There is an approach that applies 'inverse trigonometric functions.'
Let's say that A + B + C = π.
Given: A + B + C = π,
We can conclude: A/2 + B/2 + C/2 = π/2
Now let's say that A/2 = tan⁻¹x, B/2 = tan⁻¹y, and C/2 = tan⁻¹z.

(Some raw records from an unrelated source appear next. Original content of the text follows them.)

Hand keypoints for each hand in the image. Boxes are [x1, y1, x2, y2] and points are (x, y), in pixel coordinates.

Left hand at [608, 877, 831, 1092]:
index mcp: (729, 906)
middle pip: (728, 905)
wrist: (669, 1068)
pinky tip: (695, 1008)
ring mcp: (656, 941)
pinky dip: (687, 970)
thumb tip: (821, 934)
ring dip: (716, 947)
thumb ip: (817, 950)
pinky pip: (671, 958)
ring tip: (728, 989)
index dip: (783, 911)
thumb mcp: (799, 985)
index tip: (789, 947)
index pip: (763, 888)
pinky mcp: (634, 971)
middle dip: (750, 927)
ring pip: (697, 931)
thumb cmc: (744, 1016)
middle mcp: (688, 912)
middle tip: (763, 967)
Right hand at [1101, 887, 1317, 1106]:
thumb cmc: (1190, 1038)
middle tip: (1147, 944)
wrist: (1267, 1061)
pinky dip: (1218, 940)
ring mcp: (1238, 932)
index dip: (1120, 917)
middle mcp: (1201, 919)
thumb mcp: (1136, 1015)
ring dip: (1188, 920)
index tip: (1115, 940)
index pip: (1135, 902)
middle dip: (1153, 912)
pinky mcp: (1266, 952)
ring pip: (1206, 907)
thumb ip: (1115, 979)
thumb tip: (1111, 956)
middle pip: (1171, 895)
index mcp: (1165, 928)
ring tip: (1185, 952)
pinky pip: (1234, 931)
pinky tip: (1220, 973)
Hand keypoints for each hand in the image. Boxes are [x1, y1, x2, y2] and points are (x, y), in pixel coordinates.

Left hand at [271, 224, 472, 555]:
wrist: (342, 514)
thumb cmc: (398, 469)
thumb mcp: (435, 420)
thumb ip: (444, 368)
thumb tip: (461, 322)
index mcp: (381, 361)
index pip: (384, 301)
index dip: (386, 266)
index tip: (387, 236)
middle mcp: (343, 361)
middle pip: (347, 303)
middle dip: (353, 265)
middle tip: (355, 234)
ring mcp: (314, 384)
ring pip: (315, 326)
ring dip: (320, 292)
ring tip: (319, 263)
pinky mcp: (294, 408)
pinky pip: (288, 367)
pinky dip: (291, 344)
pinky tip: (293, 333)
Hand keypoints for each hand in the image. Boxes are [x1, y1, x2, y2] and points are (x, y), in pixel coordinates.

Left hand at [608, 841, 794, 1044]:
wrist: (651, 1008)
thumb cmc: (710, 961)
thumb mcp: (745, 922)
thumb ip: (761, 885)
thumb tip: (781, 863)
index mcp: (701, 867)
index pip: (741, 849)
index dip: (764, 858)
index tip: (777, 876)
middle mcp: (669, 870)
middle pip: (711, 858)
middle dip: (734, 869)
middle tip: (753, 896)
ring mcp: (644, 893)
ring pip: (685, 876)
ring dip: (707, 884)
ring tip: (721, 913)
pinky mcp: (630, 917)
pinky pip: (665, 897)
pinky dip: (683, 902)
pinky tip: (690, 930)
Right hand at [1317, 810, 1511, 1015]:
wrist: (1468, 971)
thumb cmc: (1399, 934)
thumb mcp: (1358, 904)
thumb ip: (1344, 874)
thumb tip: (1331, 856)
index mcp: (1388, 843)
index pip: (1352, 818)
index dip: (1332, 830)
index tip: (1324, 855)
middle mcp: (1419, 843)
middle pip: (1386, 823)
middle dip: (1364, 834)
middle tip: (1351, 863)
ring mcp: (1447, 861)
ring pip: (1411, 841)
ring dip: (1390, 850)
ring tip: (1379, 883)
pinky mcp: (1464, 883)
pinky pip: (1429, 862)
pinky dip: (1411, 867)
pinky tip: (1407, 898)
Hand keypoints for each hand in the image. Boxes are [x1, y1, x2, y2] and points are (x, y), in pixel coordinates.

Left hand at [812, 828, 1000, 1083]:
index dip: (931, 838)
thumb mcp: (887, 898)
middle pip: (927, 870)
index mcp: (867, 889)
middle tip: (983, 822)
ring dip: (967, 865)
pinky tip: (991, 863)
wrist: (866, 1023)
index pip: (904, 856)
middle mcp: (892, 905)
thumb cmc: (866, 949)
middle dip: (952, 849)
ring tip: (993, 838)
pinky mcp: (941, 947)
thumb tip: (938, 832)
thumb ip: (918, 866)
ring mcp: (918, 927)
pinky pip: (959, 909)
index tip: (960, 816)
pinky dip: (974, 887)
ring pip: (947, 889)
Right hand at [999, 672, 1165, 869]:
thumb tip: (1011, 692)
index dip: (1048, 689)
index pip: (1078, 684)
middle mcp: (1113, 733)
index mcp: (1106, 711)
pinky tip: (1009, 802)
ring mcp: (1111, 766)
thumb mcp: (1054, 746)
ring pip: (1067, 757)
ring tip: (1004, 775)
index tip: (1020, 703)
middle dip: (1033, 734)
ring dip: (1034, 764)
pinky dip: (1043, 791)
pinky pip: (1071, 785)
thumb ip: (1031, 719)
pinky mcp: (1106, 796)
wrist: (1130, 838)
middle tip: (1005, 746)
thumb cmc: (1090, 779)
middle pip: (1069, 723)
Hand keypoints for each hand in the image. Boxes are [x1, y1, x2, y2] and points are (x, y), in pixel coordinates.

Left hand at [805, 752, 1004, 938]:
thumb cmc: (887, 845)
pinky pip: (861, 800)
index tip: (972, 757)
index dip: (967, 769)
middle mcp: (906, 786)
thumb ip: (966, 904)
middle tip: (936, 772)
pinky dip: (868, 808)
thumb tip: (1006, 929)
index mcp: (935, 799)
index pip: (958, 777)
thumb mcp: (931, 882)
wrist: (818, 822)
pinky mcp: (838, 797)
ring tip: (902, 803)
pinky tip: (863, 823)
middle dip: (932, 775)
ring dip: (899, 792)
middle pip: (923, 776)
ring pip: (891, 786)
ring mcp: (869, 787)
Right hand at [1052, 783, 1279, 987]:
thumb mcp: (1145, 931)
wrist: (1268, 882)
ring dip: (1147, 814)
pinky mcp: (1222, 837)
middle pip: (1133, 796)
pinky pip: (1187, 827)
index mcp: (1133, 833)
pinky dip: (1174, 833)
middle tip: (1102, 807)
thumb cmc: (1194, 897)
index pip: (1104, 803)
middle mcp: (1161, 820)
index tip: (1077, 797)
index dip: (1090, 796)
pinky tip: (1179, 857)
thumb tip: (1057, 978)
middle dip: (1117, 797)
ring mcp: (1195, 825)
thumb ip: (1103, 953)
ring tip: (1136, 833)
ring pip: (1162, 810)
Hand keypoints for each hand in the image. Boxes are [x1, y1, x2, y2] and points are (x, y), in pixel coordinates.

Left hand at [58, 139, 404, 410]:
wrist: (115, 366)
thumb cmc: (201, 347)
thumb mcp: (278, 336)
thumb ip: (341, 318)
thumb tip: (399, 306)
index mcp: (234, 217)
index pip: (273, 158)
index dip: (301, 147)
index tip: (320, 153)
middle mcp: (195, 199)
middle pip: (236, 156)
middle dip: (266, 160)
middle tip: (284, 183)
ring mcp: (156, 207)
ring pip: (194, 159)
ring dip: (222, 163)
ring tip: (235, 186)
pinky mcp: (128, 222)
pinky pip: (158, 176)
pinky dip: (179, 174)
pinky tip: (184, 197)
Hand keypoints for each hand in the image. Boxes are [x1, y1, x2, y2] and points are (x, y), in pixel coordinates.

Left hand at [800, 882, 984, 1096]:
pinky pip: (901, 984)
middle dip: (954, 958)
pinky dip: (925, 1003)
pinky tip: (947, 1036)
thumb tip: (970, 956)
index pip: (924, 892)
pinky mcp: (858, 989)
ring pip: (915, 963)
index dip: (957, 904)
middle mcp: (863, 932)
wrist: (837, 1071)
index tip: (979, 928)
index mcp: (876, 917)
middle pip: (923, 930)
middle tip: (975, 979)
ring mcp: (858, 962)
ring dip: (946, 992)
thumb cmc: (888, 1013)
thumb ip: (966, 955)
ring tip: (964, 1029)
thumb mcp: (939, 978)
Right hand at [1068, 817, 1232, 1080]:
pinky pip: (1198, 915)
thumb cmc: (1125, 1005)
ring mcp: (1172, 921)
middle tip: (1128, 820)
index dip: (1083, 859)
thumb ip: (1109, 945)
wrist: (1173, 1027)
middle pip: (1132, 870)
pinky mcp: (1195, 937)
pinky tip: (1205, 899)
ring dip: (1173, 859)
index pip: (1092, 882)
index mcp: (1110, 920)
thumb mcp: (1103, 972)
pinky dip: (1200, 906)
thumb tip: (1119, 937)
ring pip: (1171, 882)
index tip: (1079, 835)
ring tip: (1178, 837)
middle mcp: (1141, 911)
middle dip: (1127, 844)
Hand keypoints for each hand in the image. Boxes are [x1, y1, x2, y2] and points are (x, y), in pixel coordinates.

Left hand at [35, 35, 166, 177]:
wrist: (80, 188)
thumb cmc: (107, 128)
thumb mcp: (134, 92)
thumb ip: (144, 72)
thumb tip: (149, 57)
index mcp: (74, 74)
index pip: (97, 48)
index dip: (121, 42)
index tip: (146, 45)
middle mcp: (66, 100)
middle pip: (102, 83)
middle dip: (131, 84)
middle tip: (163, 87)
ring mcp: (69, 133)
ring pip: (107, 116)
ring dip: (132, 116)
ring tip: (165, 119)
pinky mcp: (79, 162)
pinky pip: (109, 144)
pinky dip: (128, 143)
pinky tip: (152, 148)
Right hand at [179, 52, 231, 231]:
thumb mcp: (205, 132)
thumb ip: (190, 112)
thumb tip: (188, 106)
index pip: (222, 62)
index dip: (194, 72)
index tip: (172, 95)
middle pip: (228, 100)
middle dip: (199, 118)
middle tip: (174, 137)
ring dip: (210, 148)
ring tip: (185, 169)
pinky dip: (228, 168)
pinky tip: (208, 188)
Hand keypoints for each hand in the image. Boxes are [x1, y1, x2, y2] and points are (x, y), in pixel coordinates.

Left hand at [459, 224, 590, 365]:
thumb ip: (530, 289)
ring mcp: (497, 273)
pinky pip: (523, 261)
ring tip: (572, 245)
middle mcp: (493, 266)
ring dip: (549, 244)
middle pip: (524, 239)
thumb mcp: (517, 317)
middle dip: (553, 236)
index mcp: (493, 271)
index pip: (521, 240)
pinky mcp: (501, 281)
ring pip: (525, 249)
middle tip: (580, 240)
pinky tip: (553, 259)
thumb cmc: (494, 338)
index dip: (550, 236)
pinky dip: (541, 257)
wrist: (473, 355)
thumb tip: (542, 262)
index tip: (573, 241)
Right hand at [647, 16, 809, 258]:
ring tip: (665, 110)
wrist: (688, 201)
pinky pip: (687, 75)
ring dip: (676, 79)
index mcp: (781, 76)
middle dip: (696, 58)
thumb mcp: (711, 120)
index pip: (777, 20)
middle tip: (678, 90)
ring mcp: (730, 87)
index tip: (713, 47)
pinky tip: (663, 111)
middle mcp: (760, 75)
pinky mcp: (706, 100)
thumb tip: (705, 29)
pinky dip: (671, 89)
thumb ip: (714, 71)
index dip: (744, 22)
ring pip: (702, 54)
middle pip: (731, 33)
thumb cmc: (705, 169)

We can conclude: tan⁻¹x + tan⁻¹y + tan⁻¹z = π/2
If we simplify the equation 'tan⁻¹x + tan⁻¹y + tan⁻¹z = π/2' we should receive the equation 'tan⁻¹x + tan⁻¹y = cot⁻¹z.' This is as 'tan⁻¹z + cot⁻¹z = π/2.' Further simplification would be as follows,
[tex]\mathrm{tan^{-1}\left(\frac{x+y}{1-xy}\right)=\:cot^{-1}z,}\\\mathrm{cot^{-1}\left(\frac{1-xy}{x+y}\right)=\:cot^{-1}z,}\\\mathrm{\left(\frac{1-xy}{x+y}\right)=\:z,}\\\mathrm{\left(\frac{1}{xyz}\right)=\frac{1}{z}+\frac{1}{x}+\frac{1}{y}\:}[/tex]
Therefore, if we substitute our assigned values back, cotA/2 [tex]*[/tex] cot B/2 [tex]*[/tex] cot C/2 = cot A/2 + cot B/2 + cot C/2. Hence proved.